Avverso la sentenza l’imputato, tramite il difensore, ha proposto ricorso per cassazione, chiedendone l’annullamento.
2.1. Con un primo motivo di doglianza, si lamentano la violazione dell’art. 220 disp. att. cod. proc. pen. e il vizio motivazionale, sul rilievo che la Corte di appello avrebbe rigettato l’eccezione di inutilizzabilità del processo verbale di contestazione redatto dall’Agenzia delle Entrate a seguito di ispezione fiscale effettuata presso la società dell’imputato, benché le emergenze processuali avessero dimostrato che il legale rappresentante non era stato informato della possibilità di farsi assistere da un difensore. La difesa lamenta che la Corte distrettuale ha ritenuto infondata la relativa contestazione, sul presupposto che l’avviso sarebbe stato eseguito in favore di una dipendente della società, tale COGNOME Non si sarebbe considerato che al momento dell’ispezione fiscale l’imputato non era presente e che l’avviso alla dipendente, priva di delega e di poteri di rappresentanza della società, non può sostituire quello al legale rappresentante. Si sostiene, inoltre, che l’avviso dato sarebbe stato quello dell’art. 12 dello Statuto del contribuente, non valido ai fini dell’art. 220 disp. att. cod. proc. pen. Inoltre, si sarebbe dovuto considerare che, già prima dell’ispezione del , 14 marzo 2017 presso la società, erano in corso indagini anche a livello internazionale nei confronti dell’imputato e delle società a lui riconducibili; tanto che gli stessi funzionari dell’Agenzia delle Entrate avevano fatto riferimento ad un’attività illecita complessa ad ampio raggio iniziata addirittura nel 2013 e ad indagini svolte in collaborazione con l’autorità francese per il contrasto alle frodi IVA. Secondo la difesa, le prove acquisite sarebbero dunque inutilizzabili, ai sensi dell’art. 191 cod. proc. pen. Corte di Cassazione – copia non ufficiale
2.2. In secondo luogo, si lamenta la violazione dell’art. 2 del d.lgs. n. 74 del 2000, oltre al vizio motivazionale in relazione alla valutazione delle prove, pur in presenza di fatture interamente pagate, che avevano riguardato transazioni commerciali regolarmente acquisite. Vi sarebbe, sul punto, un travisamento delle dichiarazioni testimoniali.

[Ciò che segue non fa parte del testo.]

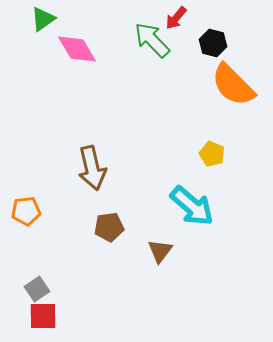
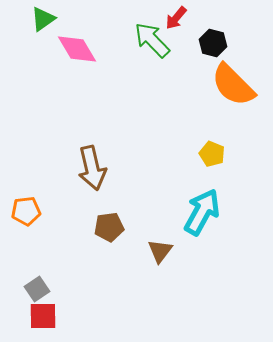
cyan arrow: moved 10 px right, 6 px down; rotated 102 degrees counterclockwise
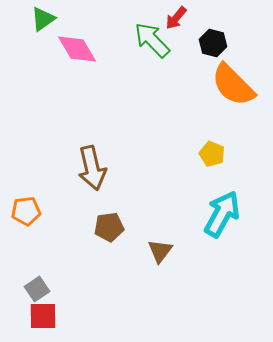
cyan arrow: moved 20 px right, 2 px down
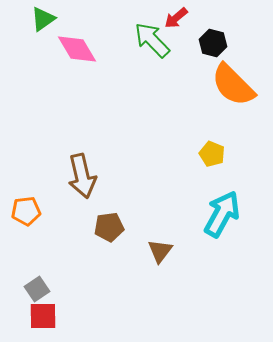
red arrow: rotated 10 degrees clockwise
brown arrow: moved 10 px left, 8 px down
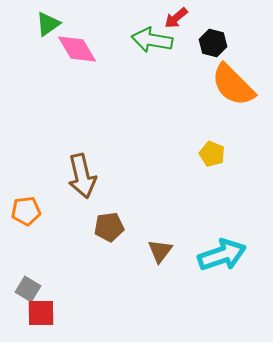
green triangle: moved 5 px right, 5 px down
green arrow: rotated 36 degrees counterclockwise
cyan arrow: moved 41 px down; rotated 42 degrees clockwise
gray square: moved 9 px left; rotated 25 degrees counterclockwise
red square: moved 2 px left, 3 px up
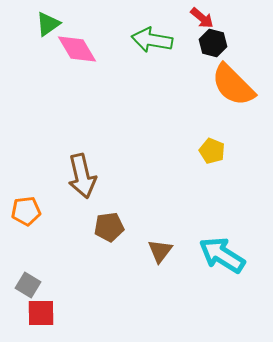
red arrow: moved 26 px right; rotated 100 degrees counterclockwise
yellow pentagon: moved 3 px up
cyan arrow: rotated 129 degrees counterclockwise
gray square: moved 4 px up
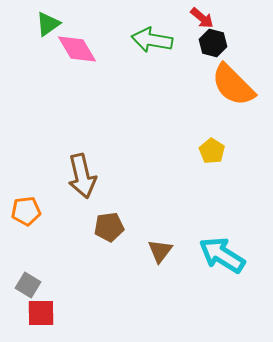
yellow pentagon: rotated 10 degrees clockwise
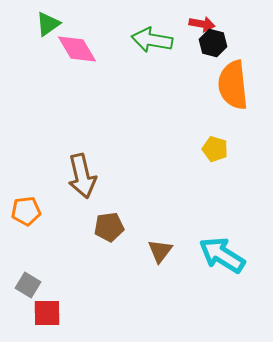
red arrow: moved 6 px down; rotated 30 degrees counterclockwise
orange semicircle: rotated 39 degrees clockwise
yellow pentagon: moved 3 px right, 2 px up; rotated 15 degrees counterclockwise
red square: moved 6 px right
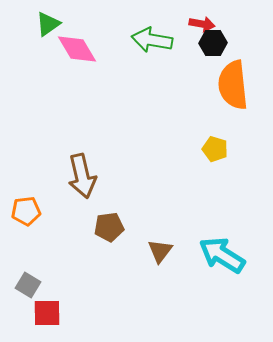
black hexagon: rotated 16 degrees counterclockwise
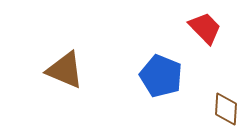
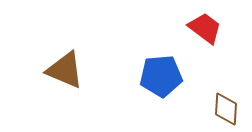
red trapezoid: rotated 9 degrees counterclockwise
blue pentagon: rotated 27 degrees counterclockwise
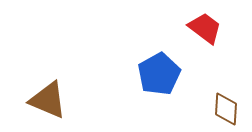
brown triangle: moved 17 px left, 30 px down
blue pentagon: moved 2 px left, 2 px up; rotated 24 degrees counterclockwise
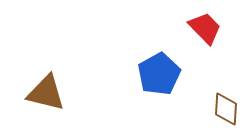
red trapezoid: rotated 9 degrees clockwise
brown triangle: moved 2 px left, 7 px up; rotated 9 degrees counterclockwise
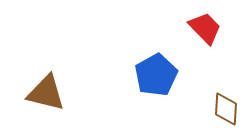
blue pentagon: moved 3 px left, 1 px down
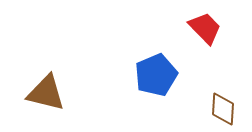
blue pentagon: rotated 6 degrees clockwise
brown diamond: moved 3 px left
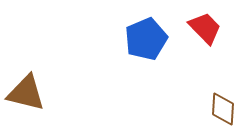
blue pentagon: moved 10 px left, 36 px up
brown triangle: moved 20 px left
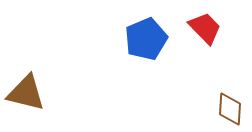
brown diamond: moved 7 px right
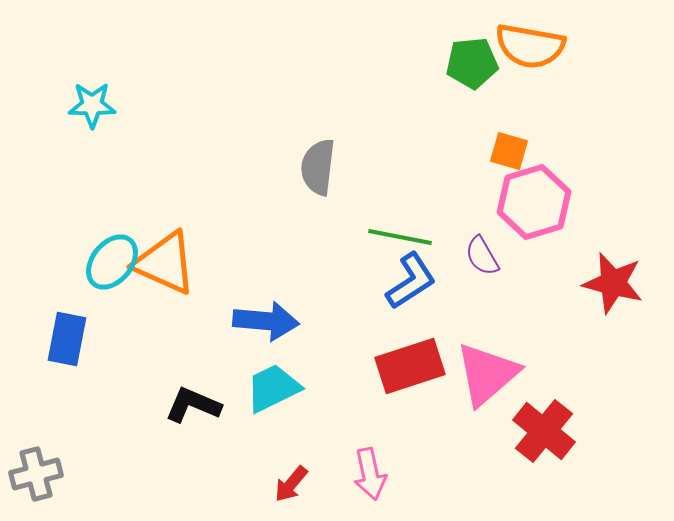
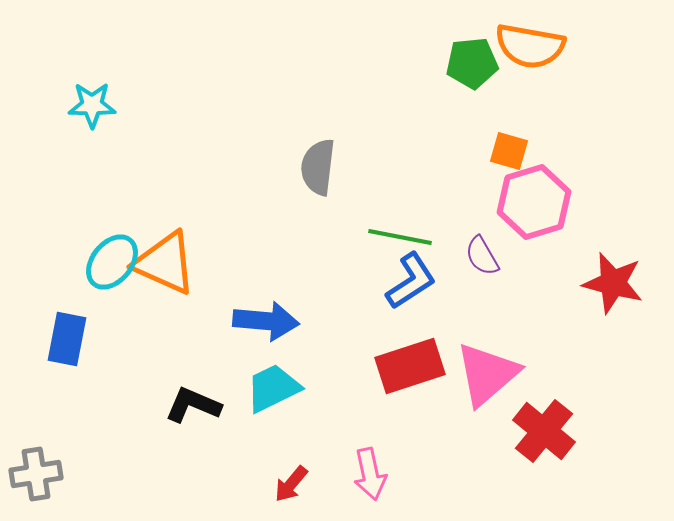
gray cross: rotated 6 degrees clockwise
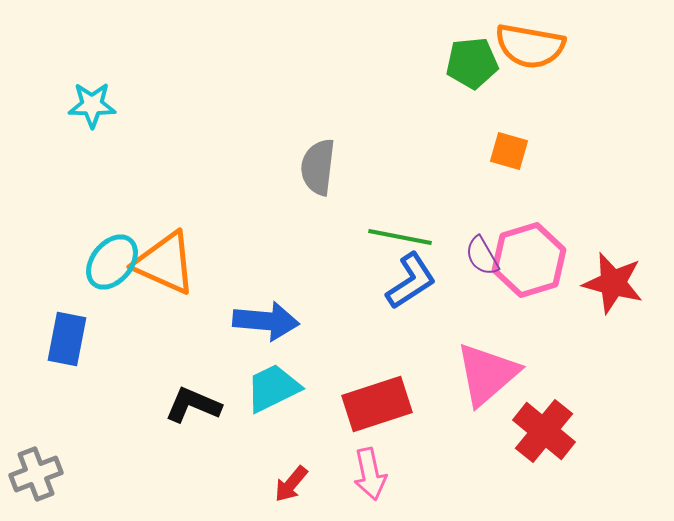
pink hexagon: moved 5 px left, 58 px down
red rectangle: moved 33 px left, 38 px down
gray cross: rotated 12 degrees counterclockwise
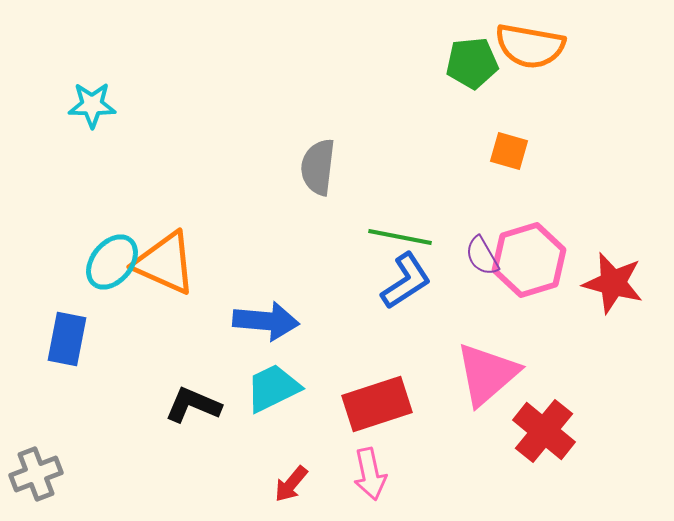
blue L-shape: moved 5 px left
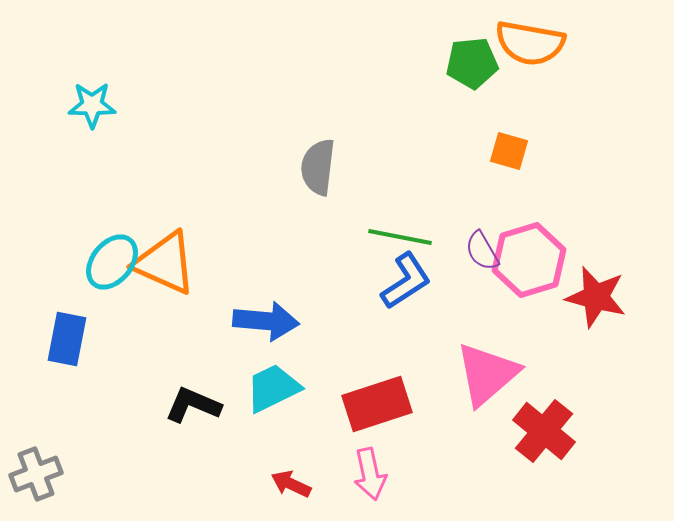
orange semicircle: moved 3 px up
purple semicircle: moved 5 px up
red star: moved 17 px left, 14 px down
red arrow: rotated 75 degrees clockwise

2.2.1. In particolare, quanto al capo A2, ovvero alle fatture emesse dalla RAGIONE_SOCIALE e indicate dalla RAGIONE_SOCIALE nella dichiarazione IVA 2013, si sarebbe dovuto apprezzare l’avvenuto pagamento d ‘elle fatture stesse, non essendo mai stata
oggetto di contestazione la regolarità della documentazione contabile e fiscale della società. La difesa sostiene che il giudice di primo grado ha ritenuto che il regolare pagamento non dimostrasse la regolarità delle operazioni, per la possibilità di retrocessione del denaro; invece, la Corte di appello, avrebbe affermato che la documentazione contabile fornita non era idonea a dimostrare l’avvenuto pagamento delle fatture e che, in ogni caso, potrebbe essere falsa. A fronte di queste versioni dei fatti – contrastanti, secondo la difesa – avrebbe dovuto essere considerata la consulenza del dott. COGNOME avente ad oggetto le fatture in contestazione, delle quali riportava sia la data del pagamento sia l’istituto di credito presso il quale era stato effettuato l’addebito. Secondo la difesa, il Tribunale avrebbe dovuto disporre l’acquisizione della documentazione presso gli istituti bancari al fine di valutare la regolarità dei pagamenti; a ciò si aggiunge che tutte le operazioni sarebbero comprovate dai documenti di trasporto delle merci e che, in ogni caso, la RAGIONE_SOCIALE non avrebbe conseguito alcun vantaggio, in quanto l’imposta detratta risulterebbe totalmente pagata al fornitore, così come il corrispettivo.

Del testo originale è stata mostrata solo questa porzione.